CLOSED SEASON FOR FISHING WILL HELP GHANA INCREASE FISH LANDING BY 90,000 TONNES
ACCRA– The enforcement of a closed season for fishing in Ghana’s coastal waters by the Ministry of Fisheries and Aquaculture Development will result in increased fish landings by 90,000 tonnes by the year 2030, says an American aid official.
The closed season directive contained in the country’s National Fisheries Management Plan in order to curb the threat of over-fishing, is being implemented in collaboration with other management practices, says James Lykos, the acting Director for Economic Growth at the Office of the United States Agency for International Development (USAID) in Ghana.
Lykos was speaking at the launch Wednesday of a new training centre of the Development Action Association (DAA), a non-governmental organization at Kokrobite in Greater Accra Region (Province), about 30 kilometres west of here. The association serves as a model for local organization leadership roles in community-based marine and coastal resource management.
The centre, whose facilities include storage and processing rooms, was funded by UNSAID under its Ghana Sustainable Fisheries Management (SFMP) project, the Ministry of Fisheries and Aquaculture Development (MOFAD) and the Costal Resource Centre.
The centre will provide support to national and regional efforts aimed at improving hygienic fish processing and reducing post-catch losses in the small-scale fish processing sector and is estimated to benefit the more than 35,000 small-scale fisher processors in Ghana, mostly women-owned and operated.
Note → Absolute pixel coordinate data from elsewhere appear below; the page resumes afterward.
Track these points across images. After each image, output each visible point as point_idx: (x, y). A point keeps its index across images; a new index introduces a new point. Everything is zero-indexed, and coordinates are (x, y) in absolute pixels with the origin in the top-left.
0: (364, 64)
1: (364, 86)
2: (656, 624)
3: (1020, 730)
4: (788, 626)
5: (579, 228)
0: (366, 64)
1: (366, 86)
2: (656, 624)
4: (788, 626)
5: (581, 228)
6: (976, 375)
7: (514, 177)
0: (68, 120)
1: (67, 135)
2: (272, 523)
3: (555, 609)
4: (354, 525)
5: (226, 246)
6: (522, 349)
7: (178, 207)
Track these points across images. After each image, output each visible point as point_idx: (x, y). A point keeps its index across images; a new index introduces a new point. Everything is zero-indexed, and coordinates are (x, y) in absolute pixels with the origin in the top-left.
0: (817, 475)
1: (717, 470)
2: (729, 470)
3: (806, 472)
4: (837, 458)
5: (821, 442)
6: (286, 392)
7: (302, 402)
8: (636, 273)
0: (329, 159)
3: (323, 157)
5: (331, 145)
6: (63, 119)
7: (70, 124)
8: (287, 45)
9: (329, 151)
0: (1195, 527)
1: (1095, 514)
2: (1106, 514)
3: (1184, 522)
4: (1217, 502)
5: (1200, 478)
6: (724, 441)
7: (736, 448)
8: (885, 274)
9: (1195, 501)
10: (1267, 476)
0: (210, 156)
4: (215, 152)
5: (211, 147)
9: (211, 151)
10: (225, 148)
According to Lykos, the fishing closed season will go a long way towards securing the livelihood of more than two million people in the fishing sector. He noted that a closed season implemented by the Oyster Pickers Association had led to larger growth of oysters and the members of the association had been able to sell their catch at high prices.
Lykos added that Ghana’s fishing industry was challenged by a number of issues including over-fishing, unsafe fish handling practices, declining fish stocks and polluted marine waters.